Like CFS, the Parallel File System (PFS) is a temporary-storage area with shared access from all Falcon nodes. PFS is striped over multiple CFS component systems, so the potential bandwidth to disk is greater. Therefore, PFS can provide higher performance for large, contiguous file transfers.

PFS should be considered an experimental file system. It is not yet as stable as CFS.

PFS areas are named like CFS areas; "/pfs150a" is roughly 150GB.


High-Performance Storage System

The High-Performance Storage System (HPSS) provides archival storage.

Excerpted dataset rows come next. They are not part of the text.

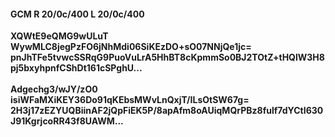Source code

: #### GCM R 20/0c/400 L 20/0c/400
**XQWtE9eQMG9wULuT**<br/>**WywMLC8jegPzFO6jNhMdi06SiKEzDO+sO07NNjQe1jc=**<br/>**pnJhTFe5tvwcSSRqG9PuoVuLrA5HhBT8cKpmmSo0BJ2TOtZ+tHQlW3H8pj5bxyhpnfCShDt161cSPghU...**<br/><br/>
**Adgechg3/wJY/zO0**<br/>**isiWFaMXiKEY36Do91qKEbsMWvLnQxjT/ILsOtSW67g=**<br/>**2H3j17zEZYUQBiinAF2jQpFiEK5P/8apAfm8oAUiqMQrPBz8fulf7dYCtI630J91KgrjcoRR43f8UAWM...**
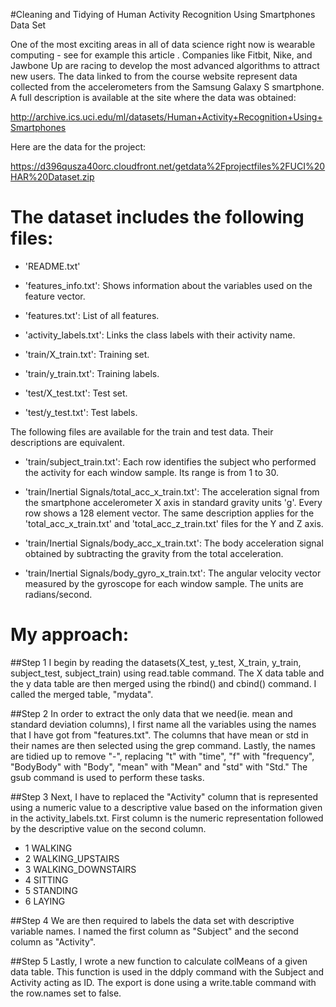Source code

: #Cleaning and Tidying of Human Activity Recognition Using Smartphones Data Set

One of the most exciting areas in all of data science right now is wearable computing - see for example this article . Companies like Fitbit, Nike, and Jawbone Up are racing to develop the most advanced algorithms to attract new users. The data linked to from the course website represent data collected from the accelerometers from the Samsung Galaxy S smartphone. A full description is available at the site where the data was obtained: 

http://archive.ics.uci.edu/ml/datasets/Human+Activity+Recognition+Using+Smartphones 

Here are the data for the project: 

https://d396qusza40orc.cloudfront.net/getdata%2Fprojectfiles%2FUCI%20HAR%20Dataset.zip 

The dataset includes the following files:
=========================================

- 'README.txt'

- 'features_info.txt': Shows information about the variables used on the feature vector.

- 'features.txt': List of all features.

- 'activity_labels.txt': Links the class labels with their activity name.

- 'train/X_train.txt': Training set.

- 'train/y_train.txt': Training labels.

- 'test/X_test.txt': Test set.

- 'test/y_test.txt': Test labels.


The following files are available for the train and test data. Their descriptions are equivalent. 

- 'train/subject_train.txt': Each row identifies the subject who performed the activity for each window sample. Its range is from 1 to 30. 

- 'train/Inertial Signals/total_acc_x_train.txt': The acceleration signal from the smartphone accelerometer X axis in standard gravity units 'g'. Every row shows a 128 element vector. The same description applies for the 'total_acc_x_train.txt' and 'total_acc_z_train.txt' files for the Y and Z axis. 

- 'train/Inertial Signals/body_acc_x_train.txt': The body acceleration signal obtained by subtracting the gravity from the total acceleration. 

- 'train/Inertial Signals/body_gyro_x_train.txt': The angular velocity vector measured by the gyroscope for each window sample. The units are radians/second. 

My approach: 
=========================================
##Step 1
I begin by reading the datasets(X\_test, y_test, X\_train, y\_train, subject\_test, subject\_train) using read.table command. The X data table and the y data table are then merged using the rbind() and cbind() command. I called the merged table, "mydata". 

##Step 2
In order to extract the only data that we need(ie. mean and standard deviation columns), I first name all the variables using the names that I have got from "features.txt". The columns that have mean or std in their names are then selected using the grep command. Lastly, the names are tidied up to remove "-",  replacing "t" with "time", "f" with "frequency", "BodyBody" with "Body", "mean" with "Mean" and "std" with "Std." The gsub command is used to perform these tasks. 

##Step 3
Next, I have to replaced the "Activity" column that is represented using a numeric value to a descriptive value based on the information given in the activity_labels.txt. First column is the numeric representation followed by the descriptive value on the second column.

- 1 WALKING
- 2 WALKING_UPSTAIRS
- 3 WALKING_DOWNSTAIRS
- 4 SITTING
- 5 STANDING
- 6 LAYING

##Step 4
We are then required to labels the data set with descriptive variable names. I named the first column as "Subject" and the second column as "Activity".

##Step 5
Lastly, I wrote a new function to calculate colMeans of a given data table. This function is used in the ddply command with the Subject and Activity acting as ID. The export is done using a write.table command with the row.names set to false.
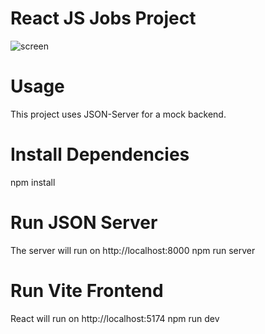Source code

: # React JS Jobs Project
![screen](https://github.com/user-attachments/assets/04fe9605-9512-4a51-8e08-1f8bf5831d18)
# Usage
This project uses JSON-Server for a mock backend.

# Install Dependencies
npm install
# Run JSON Server
The server will run on http://localhost:8000
npm run server

# Run Vite Frontend
React will run on http://localhost:5174
npm run dev



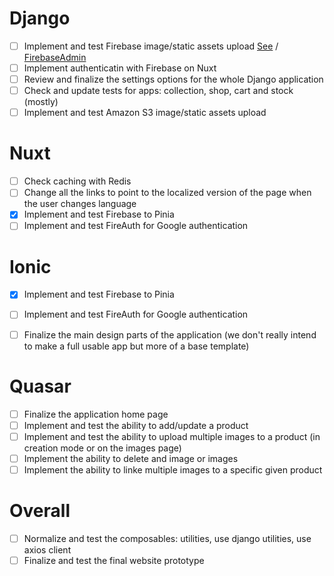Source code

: # Django

- [ ] Implement and test Firebase image/static assets upload [See](https://www.tutorialspoint.com/uploading-image-using-django-with-firebase) / [FirebaseAdmin](https://www.freecodecamp.org/news/how-to-get-started-with-firebase-using-python/)
- [ ] Implement authenticatin with Firebase on Nuxt
- [ ] Review and finalize the settings options for the whole Django application
- [ ] Check and update tests for apps: collection, shop, cart and stock (mostly)
- [ ] Implement and test Amazon S3 image/static assets upload

# Nuxt

- [ ] Check caching with Redis
- [ ] Change all the links to point to the localized version of the page when the user changes language
- [x] Implement and test Firebase to Pinia
- [ ] Implement and test FireAuth for Google authentication

# Ionic

- [x] Implement and test Firebase to Pinia
- [ ] Implement and test FireAuth for Google authentication
- [ ] Finalize the main design parts of the application (we don't really intend to make a full usable app but more of a base template)


# Quasar

- [ ] Finalize the application home page
- [ ] Implement and test the ability to add/update a product
- [ ] Implement and test the ability to upload multiple images to a product (in creation mode or on the images page)
- [ ] Implement the ability to delete and image or images
- [ ] Implement the ability to linke multiple images to a specific given product

# Overall

- [ ] Normalize and test the composables: utilities, use django utilities, use axios client
- [ ] Finalize and test the final website prototype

It is "high performance" relative to other archival systems, not relative to native file systems like CFS. Large permanent files should be moved directly from CFS or PFS, presumably where they were created, to HPSS.

You access HPSS through the "hsi" interface, which is available on all Falcon nodes. Because it uses DCE authentication, "hsi" requires no password and can thus be used within batch scripts.

HPSS is unavailable during weekly maintenance, which currently occurs Wednesday mornings, typically 7AM-10AM.

For more information on HPSS and "hsi", type "hsi help" on Falcon or see the online documentation kept at SDSC, available at the following URL.

http://www.sdsc.edu/Storage/hsi/

What about "/tmp"?

The "/cfs*" directories are shared across Falcon and more than likely should be used for I/O when running parallel jobs. "/scratch" is scratch space local to each node for use by running jobs. "/tmp" is local to each node, but for system use only. The "/tmp" local storage on each node is very limited and used for system administration, so we strongly suggest that you do not use it. Use "/scratch" instead if you want local disk, and use "/cfs*" (or the unstable "/pfs*") if you want disk available to all processes in a parallel job.